**Document passage:**
------

- Location Martin Lake (unincorporated) within Linwood Township, Anoka County
- Martin Lake Location within Minnesota Martin Lake Location within the United States
- Coordinates: 45°22′52″N 93°05′42″W﻿ / ﻿45.38111°N 93.09500°W
- Country: United States
- State: Minnesota
- County: Anoka County
- Township: Linwood Township

Area
- • Total: 1.75 sq mi (4.53 km^{2})
- • Land: 1.38 sq mi (3.57 km^{2})
- • Water: 0.37 sq mi (0.97 km^{2})
- Elevation: 919 ft (280 m)

Population (2020)
- • Total: 907
- • Density: 658.5/sq mi (254.25/km^{2})
- Time zone: UTC-6 (Central (CST))
- • Summer (DST): UTC-5 (CDT)
- ZIP code: 55079
- Area codes: 651 and 763
- GNIS feature ID: 647575

= Martin Lake, Minnesota =

Unincorporated community in Minnesota, US

Martin Lake is an unincorporated community and census-designated place (CDP) in Linwood Township, Anoka County, Minnesota, United States. As of the 2020 census, Martin Lake had a population of 907.

Anoka County Road 26 and Anoka County Road 85 serve as two main routes in the community. Anoka County Road 22 is nearby.

Martin Lake is located within ZIP code 55079, based in Stacy. Nearby places include East Bethel and Stacy.

==Demographics==

Historical population
| Census | Pop. | Note | %± |
| 2010 | 933 |  | — |
| 2020 | 907 |  | −2.8% |
U.S. Decennial Census

===2010 census===
As of the census of 2010, there were 933 people, 375 households, and 267 families in the CDP. The population density was 677.6 PD/sqmi. There were 434 housing units at an average density of 315.2 /sqmi. The racial makeup of the CDP was 97.1% White, 0.8% African American, 0.3% Native American, 0.4% Asian, 0.3% from other races, and 1.1% from two or more races. Hispanic or Latino of any race were 1.8% of the population.

There were 375 households, of which 27.7% had children under the age of 18 living with them, 56.8% were married couples living together, 7.7% had a female householder with no husband present, 6.7% had a male householder with no wife present, and 28.8% were non-families. 22.9% of all households were made up of individuals, and 2.9% had someone living alone who was 65 years of age or older. The average household size was 2.49 and the average family size was 2.91.

The median age in the CDP was 44.5 years. 20.8% of residents were under the age of 18; 7.1% were between the ages of 18 and 24; 23.6% were from 25 to 44; 42.0% were from 45 to 64; and 6.5% were 65 years of age or older. The gender makeup of the CDP was 54.3% male and 45.7% female.

------

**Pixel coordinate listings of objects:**

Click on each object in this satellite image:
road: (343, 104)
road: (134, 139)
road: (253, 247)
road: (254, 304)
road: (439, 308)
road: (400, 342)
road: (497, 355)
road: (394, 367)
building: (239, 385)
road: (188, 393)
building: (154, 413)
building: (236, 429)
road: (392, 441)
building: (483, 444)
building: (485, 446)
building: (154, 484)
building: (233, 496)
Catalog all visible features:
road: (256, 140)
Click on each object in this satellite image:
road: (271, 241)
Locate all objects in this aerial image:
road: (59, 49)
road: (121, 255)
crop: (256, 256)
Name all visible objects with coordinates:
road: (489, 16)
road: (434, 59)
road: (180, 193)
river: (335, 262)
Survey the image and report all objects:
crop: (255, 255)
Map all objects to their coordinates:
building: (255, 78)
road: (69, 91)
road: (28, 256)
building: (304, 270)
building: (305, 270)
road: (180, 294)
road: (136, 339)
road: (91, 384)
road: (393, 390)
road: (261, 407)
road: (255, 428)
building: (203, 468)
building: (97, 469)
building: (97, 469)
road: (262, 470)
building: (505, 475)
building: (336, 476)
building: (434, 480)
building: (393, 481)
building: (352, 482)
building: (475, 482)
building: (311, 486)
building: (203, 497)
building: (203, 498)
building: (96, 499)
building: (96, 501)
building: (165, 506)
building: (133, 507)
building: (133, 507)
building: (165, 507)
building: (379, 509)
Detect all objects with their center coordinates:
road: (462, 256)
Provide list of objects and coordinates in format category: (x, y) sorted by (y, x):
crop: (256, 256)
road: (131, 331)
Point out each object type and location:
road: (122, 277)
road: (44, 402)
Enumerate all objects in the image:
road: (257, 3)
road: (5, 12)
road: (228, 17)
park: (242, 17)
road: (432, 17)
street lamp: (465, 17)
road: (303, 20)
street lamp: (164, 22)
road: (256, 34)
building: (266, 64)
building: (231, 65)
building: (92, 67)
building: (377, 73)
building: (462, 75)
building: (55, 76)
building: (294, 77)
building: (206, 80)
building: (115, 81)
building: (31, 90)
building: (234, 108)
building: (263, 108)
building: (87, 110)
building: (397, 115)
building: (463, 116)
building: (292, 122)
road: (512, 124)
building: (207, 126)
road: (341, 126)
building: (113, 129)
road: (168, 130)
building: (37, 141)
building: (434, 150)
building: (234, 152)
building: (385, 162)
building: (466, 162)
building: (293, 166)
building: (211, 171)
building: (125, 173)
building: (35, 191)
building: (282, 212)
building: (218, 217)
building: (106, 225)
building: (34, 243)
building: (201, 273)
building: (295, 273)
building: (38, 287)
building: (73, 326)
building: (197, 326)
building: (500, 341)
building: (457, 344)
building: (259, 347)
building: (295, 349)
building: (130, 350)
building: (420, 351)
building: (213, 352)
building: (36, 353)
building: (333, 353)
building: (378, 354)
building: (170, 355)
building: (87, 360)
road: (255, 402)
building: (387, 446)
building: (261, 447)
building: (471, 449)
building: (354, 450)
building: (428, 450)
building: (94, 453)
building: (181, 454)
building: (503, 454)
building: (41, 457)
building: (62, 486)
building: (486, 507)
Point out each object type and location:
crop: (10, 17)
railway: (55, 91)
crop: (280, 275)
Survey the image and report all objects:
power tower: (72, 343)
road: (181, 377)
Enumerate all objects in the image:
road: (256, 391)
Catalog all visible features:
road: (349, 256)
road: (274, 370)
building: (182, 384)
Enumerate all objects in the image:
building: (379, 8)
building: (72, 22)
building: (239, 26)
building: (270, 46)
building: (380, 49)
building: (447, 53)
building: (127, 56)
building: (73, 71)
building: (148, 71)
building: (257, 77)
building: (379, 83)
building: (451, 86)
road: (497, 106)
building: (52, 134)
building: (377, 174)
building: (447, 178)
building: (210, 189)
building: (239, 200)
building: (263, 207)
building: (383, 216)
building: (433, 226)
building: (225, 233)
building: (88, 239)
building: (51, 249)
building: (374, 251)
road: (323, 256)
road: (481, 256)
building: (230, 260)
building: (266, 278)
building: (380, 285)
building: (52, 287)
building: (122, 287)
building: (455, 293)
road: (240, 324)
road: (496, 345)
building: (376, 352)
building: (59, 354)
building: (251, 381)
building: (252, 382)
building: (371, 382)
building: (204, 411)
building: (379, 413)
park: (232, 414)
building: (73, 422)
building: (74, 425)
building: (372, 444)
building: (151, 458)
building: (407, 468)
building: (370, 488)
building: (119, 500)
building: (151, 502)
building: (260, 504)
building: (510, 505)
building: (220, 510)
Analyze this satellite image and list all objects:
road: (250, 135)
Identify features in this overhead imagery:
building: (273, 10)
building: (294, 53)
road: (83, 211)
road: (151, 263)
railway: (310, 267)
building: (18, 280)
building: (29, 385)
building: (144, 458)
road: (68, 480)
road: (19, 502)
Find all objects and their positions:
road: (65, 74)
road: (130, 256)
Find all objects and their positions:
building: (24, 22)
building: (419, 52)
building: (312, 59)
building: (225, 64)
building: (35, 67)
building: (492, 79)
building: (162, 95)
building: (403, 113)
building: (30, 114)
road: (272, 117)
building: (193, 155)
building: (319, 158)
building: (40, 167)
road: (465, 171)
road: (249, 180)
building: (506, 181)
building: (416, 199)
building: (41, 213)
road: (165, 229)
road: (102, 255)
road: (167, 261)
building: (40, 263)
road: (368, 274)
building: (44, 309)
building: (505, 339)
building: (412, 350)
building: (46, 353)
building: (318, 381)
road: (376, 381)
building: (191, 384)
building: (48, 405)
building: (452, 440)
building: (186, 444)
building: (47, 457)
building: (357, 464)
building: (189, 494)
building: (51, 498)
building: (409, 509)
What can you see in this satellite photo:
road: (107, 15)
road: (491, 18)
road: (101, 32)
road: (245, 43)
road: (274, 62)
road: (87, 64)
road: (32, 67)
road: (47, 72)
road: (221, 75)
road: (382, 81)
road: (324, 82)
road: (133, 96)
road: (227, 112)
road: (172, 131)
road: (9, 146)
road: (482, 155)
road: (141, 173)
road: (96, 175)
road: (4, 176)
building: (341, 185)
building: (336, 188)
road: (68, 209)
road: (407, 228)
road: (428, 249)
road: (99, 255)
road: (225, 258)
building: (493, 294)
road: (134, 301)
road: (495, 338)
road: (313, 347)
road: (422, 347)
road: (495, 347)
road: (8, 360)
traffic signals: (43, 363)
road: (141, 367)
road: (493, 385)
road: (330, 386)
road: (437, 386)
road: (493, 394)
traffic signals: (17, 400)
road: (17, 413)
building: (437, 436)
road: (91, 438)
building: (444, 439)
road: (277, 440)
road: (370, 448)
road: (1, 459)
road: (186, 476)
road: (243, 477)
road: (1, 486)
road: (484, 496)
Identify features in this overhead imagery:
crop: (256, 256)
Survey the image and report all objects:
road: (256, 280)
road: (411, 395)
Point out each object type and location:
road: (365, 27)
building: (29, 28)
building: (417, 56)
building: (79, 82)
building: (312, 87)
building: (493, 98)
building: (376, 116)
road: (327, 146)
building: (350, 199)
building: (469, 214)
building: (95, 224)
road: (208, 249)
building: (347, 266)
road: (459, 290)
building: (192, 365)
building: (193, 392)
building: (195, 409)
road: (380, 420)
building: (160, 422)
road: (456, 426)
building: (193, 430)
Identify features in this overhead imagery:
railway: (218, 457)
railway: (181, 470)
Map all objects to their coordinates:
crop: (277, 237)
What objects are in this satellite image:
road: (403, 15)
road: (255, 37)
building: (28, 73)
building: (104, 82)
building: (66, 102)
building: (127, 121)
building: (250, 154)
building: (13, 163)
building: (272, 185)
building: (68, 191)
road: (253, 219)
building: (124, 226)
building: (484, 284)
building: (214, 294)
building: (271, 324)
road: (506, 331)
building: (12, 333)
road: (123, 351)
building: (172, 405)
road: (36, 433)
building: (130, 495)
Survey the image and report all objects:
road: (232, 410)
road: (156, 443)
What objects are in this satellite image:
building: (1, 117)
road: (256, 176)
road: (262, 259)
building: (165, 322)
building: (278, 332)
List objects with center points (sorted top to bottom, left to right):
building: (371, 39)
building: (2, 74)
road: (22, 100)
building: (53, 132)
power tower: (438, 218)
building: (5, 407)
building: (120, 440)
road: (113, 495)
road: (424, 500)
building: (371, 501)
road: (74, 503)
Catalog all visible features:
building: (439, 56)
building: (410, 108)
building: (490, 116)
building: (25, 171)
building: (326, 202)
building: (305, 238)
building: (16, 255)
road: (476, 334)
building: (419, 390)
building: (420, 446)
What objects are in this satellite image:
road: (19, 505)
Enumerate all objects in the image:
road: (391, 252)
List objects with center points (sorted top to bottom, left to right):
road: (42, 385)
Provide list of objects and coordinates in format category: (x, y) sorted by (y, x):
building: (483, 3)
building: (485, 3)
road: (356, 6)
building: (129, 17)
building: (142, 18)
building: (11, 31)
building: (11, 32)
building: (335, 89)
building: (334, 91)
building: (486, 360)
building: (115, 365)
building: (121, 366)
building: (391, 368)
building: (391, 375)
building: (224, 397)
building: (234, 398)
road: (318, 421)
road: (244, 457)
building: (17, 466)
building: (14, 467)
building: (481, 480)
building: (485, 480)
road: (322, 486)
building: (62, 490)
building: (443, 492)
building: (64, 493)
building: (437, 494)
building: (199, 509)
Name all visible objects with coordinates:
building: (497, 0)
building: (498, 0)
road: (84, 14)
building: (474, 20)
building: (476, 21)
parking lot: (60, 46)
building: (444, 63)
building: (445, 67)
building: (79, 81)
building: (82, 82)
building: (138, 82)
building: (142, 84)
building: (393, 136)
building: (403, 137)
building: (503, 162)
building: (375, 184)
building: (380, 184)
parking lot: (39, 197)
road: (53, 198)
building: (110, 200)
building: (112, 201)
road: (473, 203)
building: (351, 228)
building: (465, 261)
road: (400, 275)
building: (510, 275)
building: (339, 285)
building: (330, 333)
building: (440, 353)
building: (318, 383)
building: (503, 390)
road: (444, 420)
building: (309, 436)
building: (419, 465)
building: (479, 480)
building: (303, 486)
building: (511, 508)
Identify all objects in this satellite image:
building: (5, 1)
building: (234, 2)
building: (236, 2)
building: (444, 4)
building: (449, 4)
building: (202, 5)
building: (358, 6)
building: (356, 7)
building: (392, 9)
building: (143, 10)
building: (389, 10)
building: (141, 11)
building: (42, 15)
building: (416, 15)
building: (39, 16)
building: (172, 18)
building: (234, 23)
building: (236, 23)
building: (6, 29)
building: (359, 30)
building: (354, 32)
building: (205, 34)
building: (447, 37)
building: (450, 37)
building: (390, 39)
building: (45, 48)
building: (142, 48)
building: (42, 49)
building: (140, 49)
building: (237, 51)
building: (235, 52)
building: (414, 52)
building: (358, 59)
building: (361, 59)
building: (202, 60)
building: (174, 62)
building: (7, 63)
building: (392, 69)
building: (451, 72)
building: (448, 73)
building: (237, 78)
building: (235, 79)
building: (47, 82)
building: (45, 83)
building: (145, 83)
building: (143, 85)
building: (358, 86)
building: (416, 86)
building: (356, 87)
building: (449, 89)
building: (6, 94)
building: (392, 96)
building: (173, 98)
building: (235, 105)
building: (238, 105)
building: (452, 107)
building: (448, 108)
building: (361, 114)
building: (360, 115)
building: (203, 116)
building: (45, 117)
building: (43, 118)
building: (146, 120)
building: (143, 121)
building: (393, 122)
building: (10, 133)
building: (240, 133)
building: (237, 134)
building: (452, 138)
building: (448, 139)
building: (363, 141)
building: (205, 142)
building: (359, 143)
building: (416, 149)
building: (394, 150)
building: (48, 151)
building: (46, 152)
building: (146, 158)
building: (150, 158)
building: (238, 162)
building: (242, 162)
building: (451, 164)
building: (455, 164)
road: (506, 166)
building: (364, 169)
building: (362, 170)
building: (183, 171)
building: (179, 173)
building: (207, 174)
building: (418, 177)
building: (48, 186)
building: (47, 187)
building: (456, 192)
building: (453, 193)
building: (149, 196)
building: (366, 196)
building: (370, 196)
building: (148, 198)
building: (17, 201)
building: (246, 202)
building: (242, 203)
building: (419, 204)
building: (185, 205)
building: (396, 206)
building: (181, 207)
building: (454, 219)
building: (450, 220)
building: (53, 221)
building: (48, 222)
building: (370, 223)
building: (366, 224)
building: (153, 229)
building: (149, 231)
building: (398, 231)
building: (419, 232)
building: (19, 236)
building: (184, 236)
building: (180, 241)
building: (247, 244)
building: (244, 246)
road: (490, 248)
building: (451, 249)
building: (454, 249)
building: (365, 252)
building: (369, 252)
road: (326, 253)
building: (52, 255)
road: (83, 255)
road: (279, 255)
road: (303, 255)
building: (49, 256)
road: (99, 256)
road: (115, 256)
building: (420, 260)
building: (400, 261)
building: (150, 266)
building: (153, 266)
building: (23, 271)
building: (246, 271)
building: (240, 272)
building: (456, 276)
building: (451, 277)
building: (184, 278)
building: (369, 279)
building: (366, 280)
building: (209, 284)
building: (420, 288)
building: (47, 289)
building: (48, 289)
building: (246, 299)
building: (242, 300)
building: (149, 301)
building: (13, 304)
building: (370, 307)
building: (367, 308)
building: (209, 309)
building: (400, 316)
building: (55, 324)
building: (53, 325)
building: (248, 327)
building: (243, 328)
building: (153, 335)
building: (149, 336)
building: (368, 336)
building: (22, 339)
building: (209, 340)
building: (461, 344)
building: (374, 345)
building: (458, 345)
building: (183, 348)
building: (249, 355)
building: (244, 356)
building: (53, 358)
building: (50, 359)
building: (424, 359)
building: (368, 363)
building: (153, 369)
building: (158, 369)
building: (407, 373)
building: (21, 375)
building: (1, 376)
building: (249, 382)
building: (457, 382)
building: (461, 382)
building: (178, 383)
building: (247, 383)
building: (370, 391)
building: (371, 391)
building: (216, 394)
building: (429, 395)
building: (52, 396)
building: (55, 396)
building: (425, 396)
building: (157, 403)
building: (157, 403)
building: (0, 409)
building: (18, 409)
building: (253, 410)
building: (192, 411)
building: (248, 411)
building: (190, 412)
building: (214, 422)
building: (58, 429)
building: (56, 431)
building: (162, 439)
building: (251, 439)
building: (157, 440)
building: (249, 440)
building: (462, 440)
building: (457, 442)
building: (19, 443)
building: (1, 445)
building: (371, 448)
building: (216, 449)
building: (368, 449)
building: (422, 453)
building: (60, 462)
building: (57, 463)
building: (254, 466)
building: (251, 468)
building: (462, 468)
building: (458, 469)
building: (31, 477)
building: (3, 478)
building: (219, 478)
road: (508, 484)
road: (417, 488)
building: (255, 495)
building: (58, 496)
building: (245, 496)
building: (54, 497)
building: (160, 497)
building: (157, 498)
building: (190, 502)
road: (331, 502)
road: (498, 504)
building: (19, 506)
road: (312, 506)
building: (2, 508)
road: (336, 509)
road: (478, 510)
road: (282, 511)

------

**Exercise brief:** In the Martin Lake article, what does the −2.8% figure in the historical population table reflect?

**Solution to this problem:** It reflects the drop in Martin Lake's population from 933 at the 2010 census to 907 at the 2020 census.